Data Visualizations Best Practices Tutorial

When to Use Horizontal Bar Charts

Horizontal bar charts illustrate sizes of data using different bar heights.

When are horizontal bar charts preferred over vertical bar charts? I find horizontal bar charts useful to display a list of categories (usually 4 - 20) that have long names; the category names on the left-hand size make this horizontal bar chart easy to read and interpret.

I'll walk through a few examples of horizontal bar charts below.

Import Modules

import seaborn as sns
import matplotlib.pyplot as plt
import pandas as pd
from random import choice
from random import sample
from random import seed
% matplotlib inline

Example: Age of Family Members

In this example, I want to visualize the age of a large group of family members. A horizontal bar chart is useful here because names are often long and are easier to display horizontally than squeeze them in vertically on a vertical bar chart.

Generate Family Data

first_names = ['Dan', 'Joe', 'Abe', 'Jess', 'Lauren', 'Jamie', 'Matt', 'Penelope', 'Charlotte']
potential_last_names = ['Williams', 'Johnson']
seed(9001) # seed so we get the same results every time
full_names = [name + " " + choice(potential_last_names) for name in first_names]
ages = sample(range(12, 85), len(full_names))
df = pd.DataFrame({'names': full_names, 'ages': ages})
df.sort_values('ages', inplace=True, ascending=False)

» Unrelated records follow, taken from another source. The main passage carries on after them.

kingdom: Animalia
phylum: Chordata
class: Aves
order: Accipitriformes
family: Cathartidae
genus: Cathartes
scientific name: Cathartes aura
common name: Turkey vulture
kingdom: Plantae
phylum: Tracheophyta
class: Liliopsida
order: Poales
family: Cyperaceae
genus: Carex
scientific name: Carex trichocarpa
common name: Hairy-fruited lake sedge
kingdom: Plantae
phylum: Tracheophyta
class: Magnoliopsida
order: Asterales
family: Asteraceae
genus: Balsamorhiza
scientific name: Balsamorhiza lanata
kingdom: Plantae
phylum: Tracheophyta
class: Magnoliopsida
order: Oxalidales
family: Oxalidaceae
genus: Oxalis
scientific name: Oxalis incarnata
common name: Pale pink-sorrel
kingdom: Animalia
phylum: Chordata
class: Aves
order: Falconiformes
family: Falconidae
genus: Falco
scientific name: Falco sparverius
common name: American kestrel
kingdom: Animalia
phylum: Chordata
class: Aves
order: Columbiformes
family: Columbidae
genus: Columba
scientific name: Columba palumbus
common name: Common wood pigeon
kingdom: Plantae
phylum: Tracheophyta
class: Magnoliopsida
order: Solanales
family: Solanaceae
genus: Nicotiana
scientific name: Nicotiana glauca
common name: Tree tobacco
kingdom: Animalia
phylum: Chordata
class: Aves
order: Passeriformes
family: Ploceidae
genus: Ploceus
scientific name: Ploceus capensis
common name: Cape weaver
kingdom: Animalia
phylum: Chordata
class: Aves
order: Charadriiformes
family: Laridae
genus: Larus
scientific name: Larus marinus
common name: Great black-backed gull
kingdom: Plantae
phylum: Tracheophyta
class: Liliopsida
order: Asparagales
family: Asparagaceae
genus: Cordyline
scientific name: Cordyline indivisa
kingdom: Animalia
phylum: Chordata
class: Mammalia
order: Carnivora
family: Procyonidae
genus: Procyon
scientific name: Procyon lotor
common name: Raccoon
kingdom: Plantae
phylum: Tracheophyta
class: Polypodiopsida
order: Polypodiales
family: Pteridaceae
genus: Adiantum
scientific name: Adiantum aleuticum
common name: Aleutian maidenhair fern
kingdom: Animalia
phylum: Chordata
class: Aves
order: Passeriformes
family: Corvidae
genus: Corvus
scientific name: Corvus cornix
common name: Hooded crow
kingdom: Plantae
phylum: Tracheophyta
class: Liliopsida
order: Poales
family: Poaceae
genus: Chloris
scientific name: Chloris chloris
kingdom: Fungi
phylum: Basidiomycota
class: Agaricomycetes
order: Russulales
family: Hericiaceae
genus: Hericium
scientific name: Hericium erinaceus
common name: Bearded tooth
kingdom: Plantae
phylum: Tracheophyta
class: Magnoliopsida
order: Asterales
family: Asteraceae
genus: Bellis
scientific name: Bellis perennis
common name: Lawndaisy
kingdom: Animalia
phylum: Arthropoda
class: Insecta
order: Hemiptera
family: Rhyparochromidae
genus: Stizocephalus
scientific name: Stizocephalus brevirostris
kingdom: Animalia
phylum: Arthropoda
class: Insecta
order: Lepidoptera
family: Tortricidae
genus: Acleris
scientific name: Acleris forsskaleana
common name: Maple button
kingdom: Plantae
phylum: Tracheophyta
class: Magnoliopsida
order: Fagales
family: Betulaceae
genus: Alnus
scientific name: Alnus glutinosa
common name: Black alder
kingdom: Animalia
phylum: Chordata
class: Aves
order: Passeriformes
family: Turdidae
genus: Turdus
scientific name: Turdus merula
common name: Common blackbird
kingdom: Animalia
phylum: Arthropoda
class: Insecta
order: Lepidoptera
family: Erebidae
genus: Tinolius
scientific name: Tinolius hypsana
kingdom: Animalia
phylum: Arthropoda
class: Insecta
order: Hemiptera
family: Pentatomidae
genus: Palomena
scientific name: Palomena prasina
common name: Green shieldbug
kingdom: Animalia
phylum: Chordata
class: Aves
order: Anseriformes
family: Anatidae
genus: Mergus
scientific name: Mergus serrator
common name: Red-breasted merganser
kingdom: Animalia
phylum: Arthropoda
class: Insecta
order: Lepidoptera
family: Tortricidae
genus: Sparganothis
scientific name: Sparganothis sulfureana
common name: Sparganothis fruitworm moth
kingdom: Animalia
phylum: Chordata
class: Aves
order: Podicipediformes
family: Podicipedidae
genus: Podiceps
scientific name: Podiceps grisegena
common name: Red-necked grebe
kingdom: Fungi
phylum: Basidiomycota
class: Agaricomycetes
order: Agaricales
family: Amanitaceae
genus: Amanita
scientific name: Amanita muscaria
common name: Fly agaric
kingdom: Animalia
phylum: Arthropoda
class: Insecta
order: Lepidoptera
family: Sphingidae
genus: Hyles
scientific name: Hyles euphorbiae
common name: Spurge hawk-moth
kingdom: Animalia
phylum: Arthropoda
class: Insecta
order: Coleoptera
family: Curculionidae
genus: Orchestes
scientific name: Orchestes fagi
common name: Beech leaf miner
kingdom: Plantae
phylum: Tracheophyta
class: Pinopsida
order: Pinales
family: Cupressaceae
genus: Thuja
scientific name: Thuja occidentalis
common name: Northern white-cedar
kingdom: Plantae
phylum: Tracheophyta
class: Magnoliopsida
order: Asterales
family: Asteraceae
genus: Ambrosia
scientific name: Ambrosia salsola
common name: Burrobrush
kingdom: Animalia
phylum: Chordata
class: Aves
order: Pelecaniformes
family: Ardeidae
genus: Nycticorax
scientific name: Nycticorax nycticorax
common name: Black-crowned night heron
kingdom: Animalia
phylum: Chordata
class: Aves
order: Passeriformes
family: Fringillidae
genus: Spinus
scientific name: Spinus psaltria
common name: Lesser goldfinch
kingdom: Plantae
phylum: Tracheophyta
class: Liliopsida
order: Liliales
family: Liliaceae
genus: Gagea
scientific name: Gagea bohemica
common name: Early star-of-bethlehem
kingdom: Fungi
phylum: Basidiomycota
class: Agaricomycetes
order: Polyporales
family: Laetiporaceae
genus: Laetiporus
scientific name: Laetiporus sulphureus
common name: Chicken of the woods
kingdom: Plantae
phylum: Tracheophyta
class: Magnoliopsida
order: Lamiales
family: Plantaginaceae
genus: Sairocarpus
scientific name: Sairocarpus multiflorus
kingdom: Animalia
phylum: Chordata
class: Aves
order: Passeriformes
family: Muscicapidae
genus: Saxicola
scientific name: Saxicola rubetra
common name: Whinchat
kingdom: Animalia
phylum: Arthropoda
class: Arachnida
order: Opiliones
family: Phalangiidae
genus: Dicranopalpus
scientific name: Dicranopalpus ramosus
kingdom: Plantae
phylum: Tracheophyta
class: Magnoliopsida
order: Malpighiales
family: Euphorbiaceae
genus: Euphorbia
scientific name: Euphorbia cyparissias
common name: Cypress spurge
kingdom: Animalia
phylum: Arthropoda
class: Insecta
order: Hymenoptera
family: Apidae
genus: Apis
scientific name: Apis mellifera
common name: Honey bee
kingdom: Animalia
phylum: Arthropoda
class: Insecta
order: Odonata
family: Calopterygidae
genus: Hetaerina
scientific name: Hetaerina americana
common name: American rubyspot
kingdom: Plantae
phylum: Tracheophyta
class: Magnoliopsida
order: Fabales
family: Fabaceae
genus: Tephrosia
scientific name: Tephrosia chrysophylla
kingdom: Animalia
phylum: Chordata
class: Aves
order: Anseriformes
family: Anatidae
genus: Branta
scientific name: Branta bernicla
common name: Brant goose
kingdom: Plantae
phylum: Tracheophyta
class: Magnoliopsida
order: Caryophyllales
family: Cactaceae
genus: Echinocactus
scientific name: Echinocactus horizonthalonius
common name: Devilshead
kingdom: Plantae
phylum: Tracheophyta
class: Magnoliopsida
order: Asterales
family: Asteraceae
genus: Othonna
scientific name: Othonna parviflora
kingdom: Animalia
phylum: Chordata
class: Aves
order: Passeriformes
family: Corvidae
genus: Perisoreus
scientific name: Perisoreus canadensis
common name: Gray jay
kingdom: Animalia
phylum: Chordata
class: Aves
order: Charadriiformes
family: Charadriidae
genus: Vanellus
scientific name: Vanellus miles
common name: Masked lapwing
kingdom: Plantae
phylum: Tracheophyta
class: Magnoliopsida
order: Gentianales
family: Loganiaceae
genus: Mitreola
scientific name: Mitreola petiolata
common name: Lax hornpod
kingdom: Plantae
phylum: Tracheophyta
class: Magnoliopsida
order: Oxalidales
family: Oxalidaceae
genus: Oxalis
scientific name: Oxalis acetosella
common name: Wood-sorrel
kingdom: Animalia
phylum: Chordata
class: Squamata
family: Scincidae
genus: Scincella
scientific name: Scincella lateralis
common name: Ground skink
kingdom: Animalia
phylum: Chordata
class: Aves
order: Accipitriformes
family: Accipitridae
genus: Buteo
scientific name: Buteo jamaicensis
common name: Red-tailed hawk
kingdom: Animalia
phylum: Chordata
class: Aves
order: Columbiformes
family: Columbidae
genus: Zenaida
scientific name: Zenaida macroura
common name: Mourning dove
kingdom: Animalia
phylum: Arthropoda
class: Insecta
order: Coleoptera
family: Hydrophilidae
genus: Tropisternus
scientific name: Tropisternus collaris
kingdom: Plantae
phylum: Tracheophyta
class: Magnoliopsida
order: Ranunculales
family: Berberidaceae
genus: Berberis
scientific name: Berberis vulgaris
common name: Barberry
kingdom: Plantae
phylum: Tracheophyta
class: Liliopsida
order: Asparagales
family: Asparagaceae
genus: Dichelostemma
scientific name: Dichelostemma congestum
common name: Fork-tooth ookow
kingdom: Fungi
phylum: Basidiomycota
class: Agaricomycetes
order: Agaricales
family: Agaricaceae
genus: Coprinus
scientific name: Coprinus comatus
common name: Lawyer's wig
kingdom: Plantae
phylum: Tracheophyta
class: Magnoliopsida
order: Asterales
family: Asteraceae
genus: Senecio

Plot Horizontal Bar Plot of Family Members' Ages

sns.set_context("talk")
ax = sns.barplot(x='ages', y='names', data=df, orient='h', saturation=0.7)
ax.axes.set_title("Horizontal Bar Chart of Family Members' Age", fontsize=20, y=1.01)
ax.set(xlabel='Age (Years)', ylabel='Name');

png

Interpretation of Bar Plot of Family Members' Age

The oldest family members is Abe Johnson while the youngest is Joe Johnson.

There's a wide spread of ages from nearly 21 years old to 81 years old.

Example: Bay Area Bike Share Popular Start Stations

In the San Francisco Bay Area, a company Motivate operates a network of bikes across several cities. You can walk up to a bike, pay and unlock it from a dock, ride it to your destination, and park it in another nearby dock.

For each ride, Motivate records data on the starting dock station. I want to visualize the most popular starting dock stations.

Load Dataset on May 2018 Rides

df2 = pd.read_csv('201805-fordgobike-tripdata.csv')

Preview Some Data

df2[['start_time', 'end_time', 'duration_sec', 'member_birth_year', 'member_gender']].head()
start_time end_time duration_sec member_birth_year member_gender
0 2018-05-31 21:41:51.4750 2018-06-01 13:28:22.7220 56791 NaN NaN
1 2018-05-31 18:39:53.7690 2018-06-01 09:19:51.5410 52797 1983.0 Male
2 2018-05-31 21:09:48.0150 2018-06-01 09:09:52.4850 43204 NaN NaN
3 2018-05-31 14:09:54.9720 2018-06-01 08:48:17.8150 67102 1979.0 Male
4 2018-05-31 16:07:23.8570 2018-06-01 08:28:47.2020 58883 1986.0 Male

Plot Horizontal Bar Chart of Count of Rides by Starting Stations

Below I limit my horizontal bar chart to just show the 15 most frequent starting docks.

ax2 = sns.countplot(y='start_station_name', data=df2, orient='h', order=df2['start_station_name'].value_counts().iloc[:15].index)
ax2.axes.set_title("Horizontal Bar Chart of Count of Rides by Starting Docks", fontsize=20, y=1.01)
ax2.set(xlabel='Count of Rides', ylabel='Start Station Name');

png

Interpretation of Horizontal Bar Chart of Count of Rides by Starting Docks

The most frequent starting dock is the San Francisco Ferry Building.

The most frequent starting docks are all in the SoMa neighborhood and typically near high-speed public transit options like BART and Caltrain.